*** READING TEXT ***

/magda-config

A simple boilerplate that allows you to quickly set up a Magda instance

Primary LanguageHCLApache License 2.0Apache-2.0

Magda Config

This is a simple boilerplate that allows you to quickly set up a Magda instance - the idea is that you can fork this config, commit changes but keep merging in master in order to stay up to date.

⚠️ Warning: Compatibility Issues ⚠️

We have upgraded our Terraform module to work with Magda v0.0.57 or later (using Helm3 Terraform Provier).

If you need the Terraform module to deploy an older version Magda (v0.0.56-RC or earlier), please check out branch v0.0.56-RC6 and use Terraform module there.

⚠️ Warning: Work in Progress ⚠️

With this repo we're trying to make it as easy to get started with Magda as possible... but we're not there yet. To setup Magda in a similar configuration to data.gov.au (i.e. an openly-available, pure-open-data search engine) is fairly simple, but using other features (e.g. Add Dataset, the Admin UI) will almost certainly result in getting stuck in some way that requires Kubernetes skills to get out of.

This doesn't mean you shouldn't try, and we're happy to answer any questions you have on our Spectrum Forum. Just be aware that at best, this repo works a bit like a Linux installer - it can get you started easily, but if you want to mess around you'll still have to learn how it works.

Getting Started

How you get started with Magda will depend on where you're starting from:

  • I have nothing already set up, and I'm happy to run everything on Google Cloud through Terraform: Please use the instructions below.
  • I already have a kubernetes cluster, or want to use a local environment/cloud environment other than Google Cloud, or I just don't like Terraform: Please use the guide at existing-k8s.md. Note that this is a bit harder than just letting terraform do the heavy lifting for you, but you'll also learn more along the way.

NOTE: Since version v0.0.57, Magda requires Helm v3 to deploy. The Terraform helm provider has been upgraded to version 1.1.1 to support Helm v3. If you previously deployed an older version (e.g. v0.0.56-RC6) Magda, please refer to this migration document to upgrade your release before use terraform to upgrade your existing release to a newer version.

*** End of READING TEXT ***
*** DATASET RECORDS ***

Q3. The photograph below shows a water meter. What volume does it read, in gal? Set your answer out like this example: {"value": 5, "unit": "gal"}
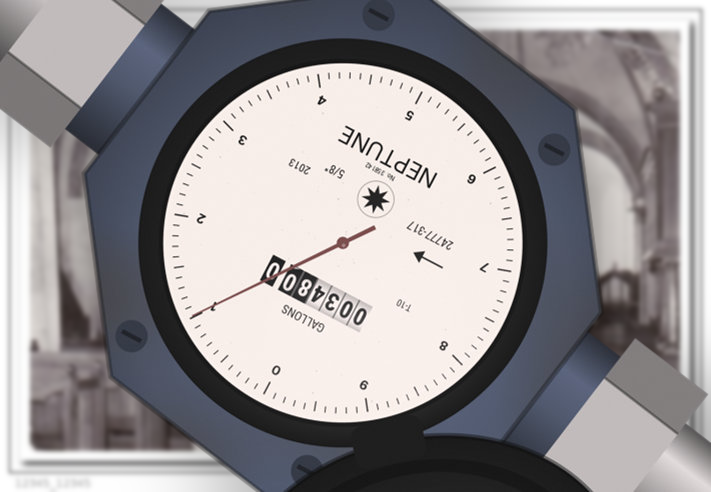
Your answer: {"value": 34801.0, "unit": "gal"}
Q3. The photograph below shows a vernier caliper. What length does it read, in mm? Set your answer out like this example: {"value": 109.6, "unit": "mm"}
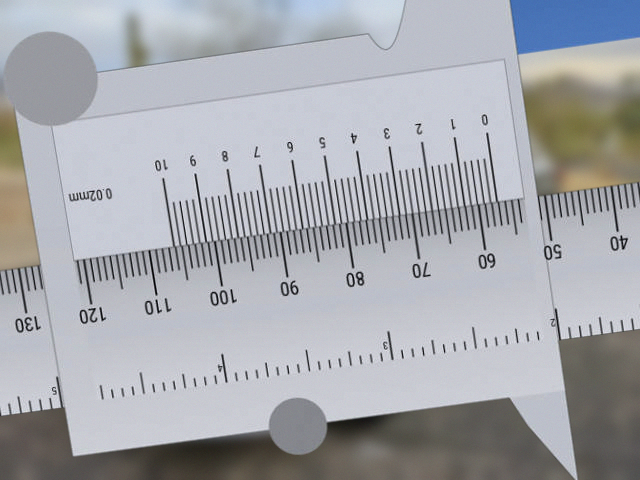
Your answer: {"value": 57.2, "unit": "mm"}
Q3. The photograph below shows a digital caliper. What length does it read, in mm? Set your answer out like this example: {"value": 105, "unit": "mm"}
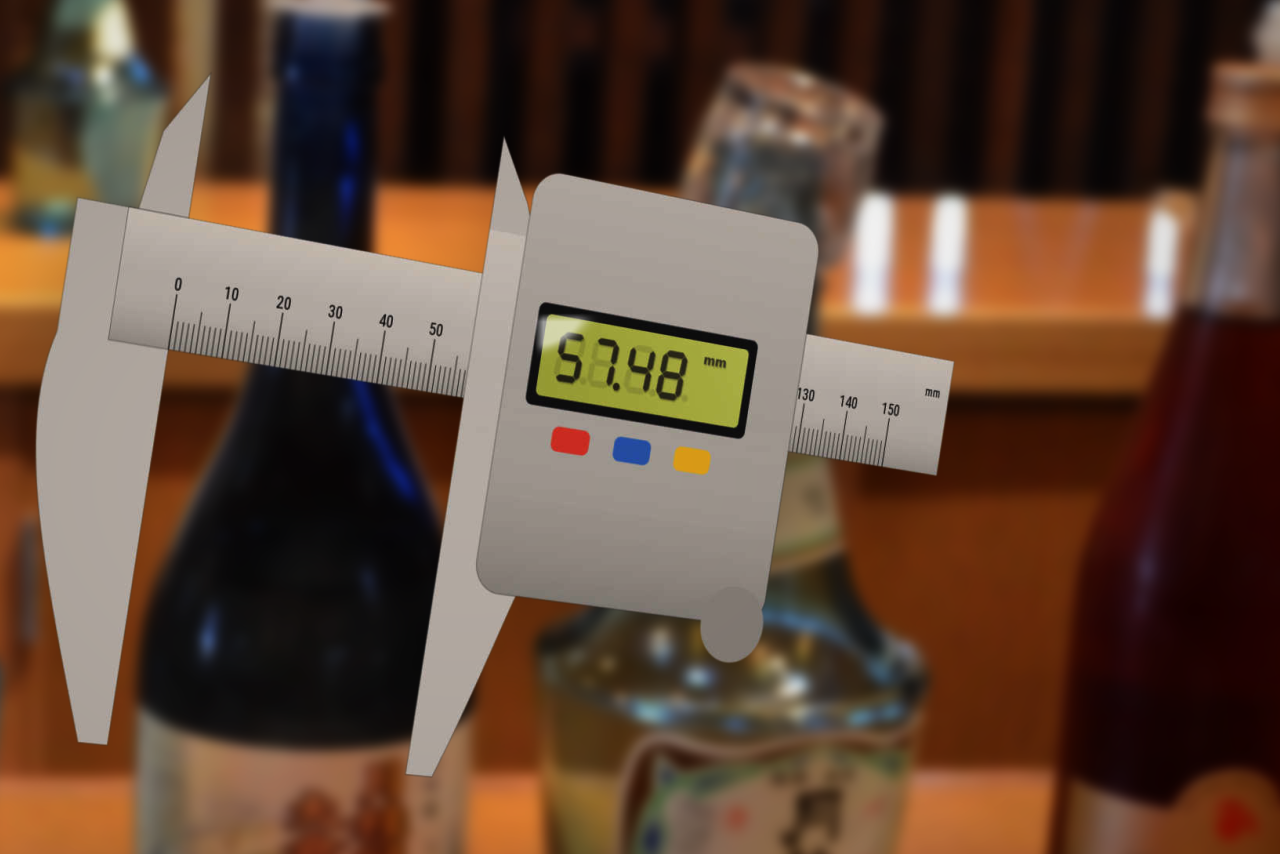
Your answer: {"value": 57.48, "unit": "mm"}
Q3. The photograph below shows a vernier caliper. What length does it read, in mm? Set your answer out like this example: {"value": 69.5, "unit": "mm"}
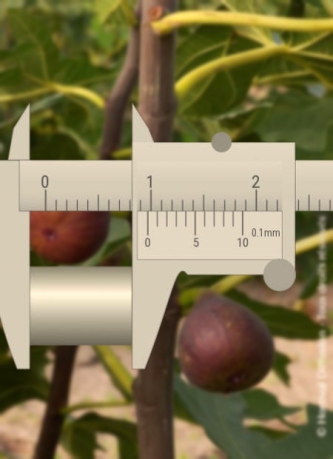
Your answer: {"value": 9.7, "unit": "mm"}
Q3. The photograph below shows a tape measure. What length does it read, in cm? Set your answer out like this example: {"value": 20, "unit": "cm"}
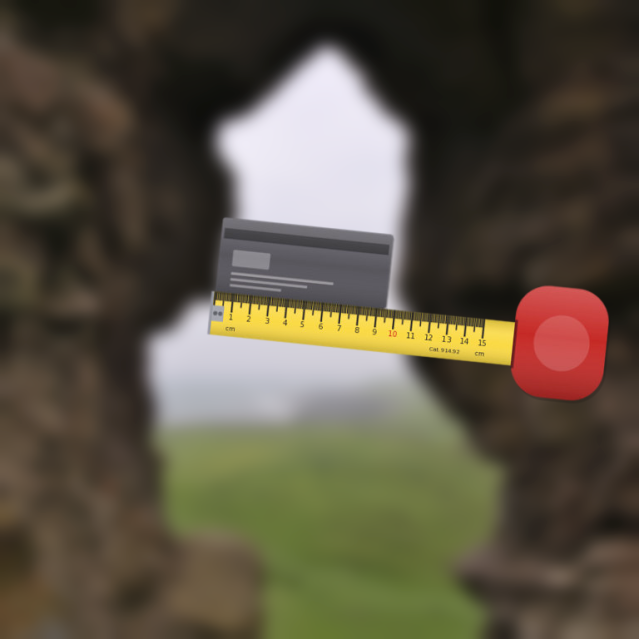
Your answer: {"value": 9.5, "unit": "cm"}
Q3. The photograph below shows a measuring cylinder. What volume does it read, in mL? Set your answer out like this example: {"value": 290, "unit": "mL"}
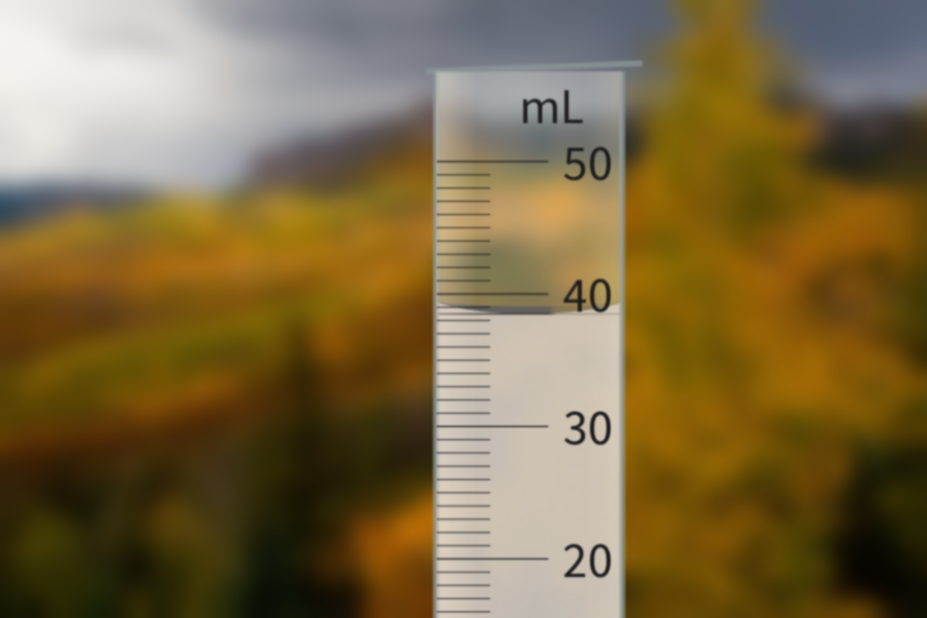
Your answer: {"value": 38.5, "unit": "mL"}
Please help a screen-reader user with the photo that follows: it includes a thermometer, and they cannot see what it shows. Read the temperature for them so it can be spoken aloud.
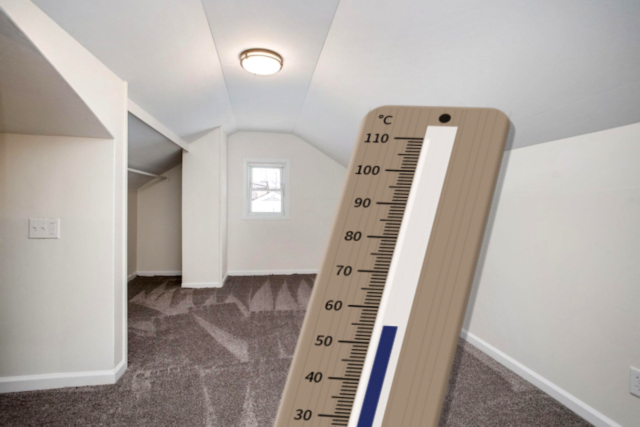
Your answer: 55 °C
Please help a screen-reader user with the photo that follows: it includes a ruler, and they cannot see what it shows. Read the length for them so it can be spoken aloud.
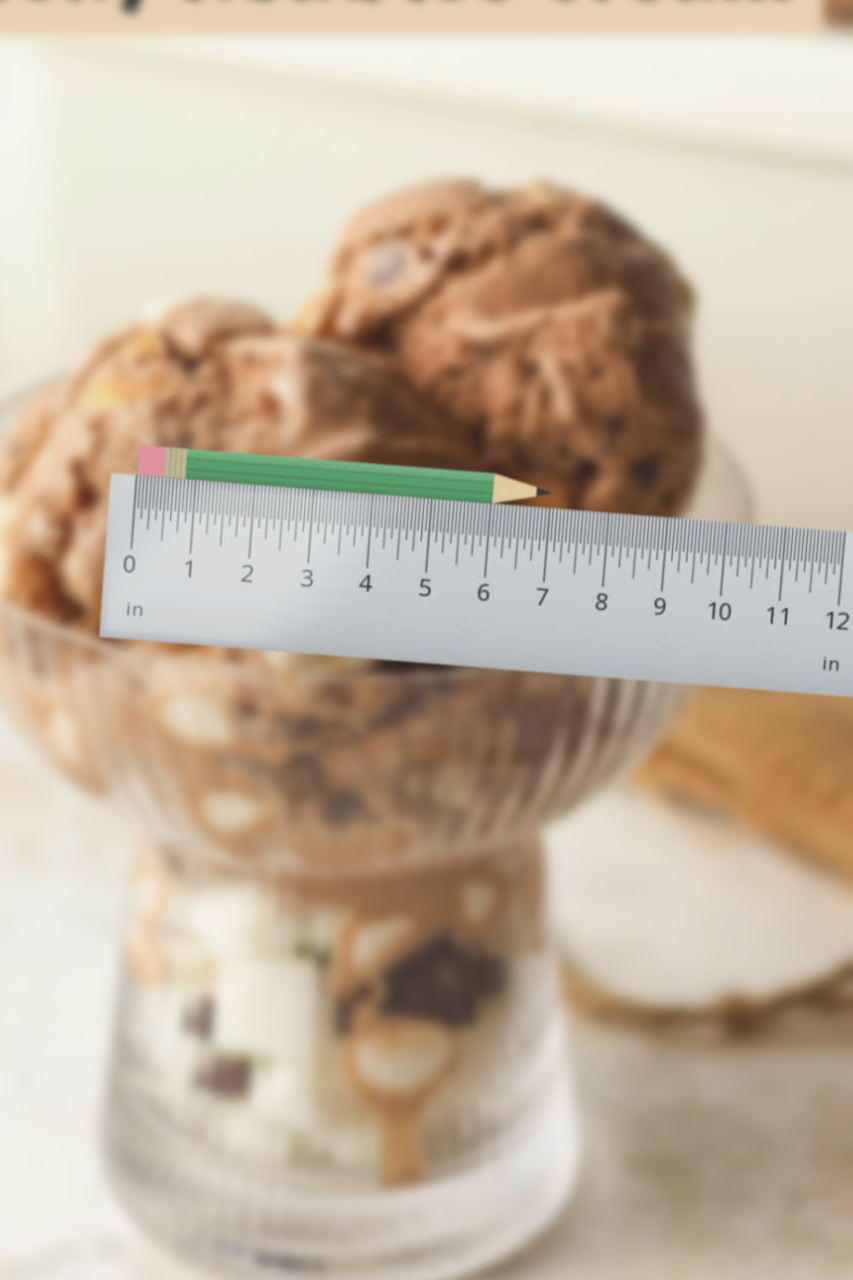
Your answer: 7 in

*** End of DATASET RECORDS ***

TASK OBJECTIVE: Continue the Magda Config setup guide from its last sentence.

REPLY TO THE EXERCISE:
Quickstart Instructions - Terraform

For new users setting up Magda for the first time we recommend using these instructions - these use Terraform to set you up with a instance running on Google Cloud Engine very quickly (about 5 minutes of entering commands / editing config and 20 minutes of waiting), and gives you a basic instance, and in another 30-60 minutes of waiting will get you HTTPS working on your own domain.

1. Clone this repo

git clone --single-branch --branch master https://github.com/magda-io/magda-config.git

or download it with the "Clone or download" button in Github.

2. Install Terraform

Go to https://learn.hashicorp.com/terraform/getting-started/install.html for instructions

3. Install Helm

Go to https://helm.sh/docs/intro/install/ for instructions

Version 3.2.0 or higher is required.

You can test your install by:

helm version

this should tell you the version of the helm installed.

4. Install Google Cloud SDK

Go to https://cloud.google.com/sdk/docs/downloads-interactive for instructions.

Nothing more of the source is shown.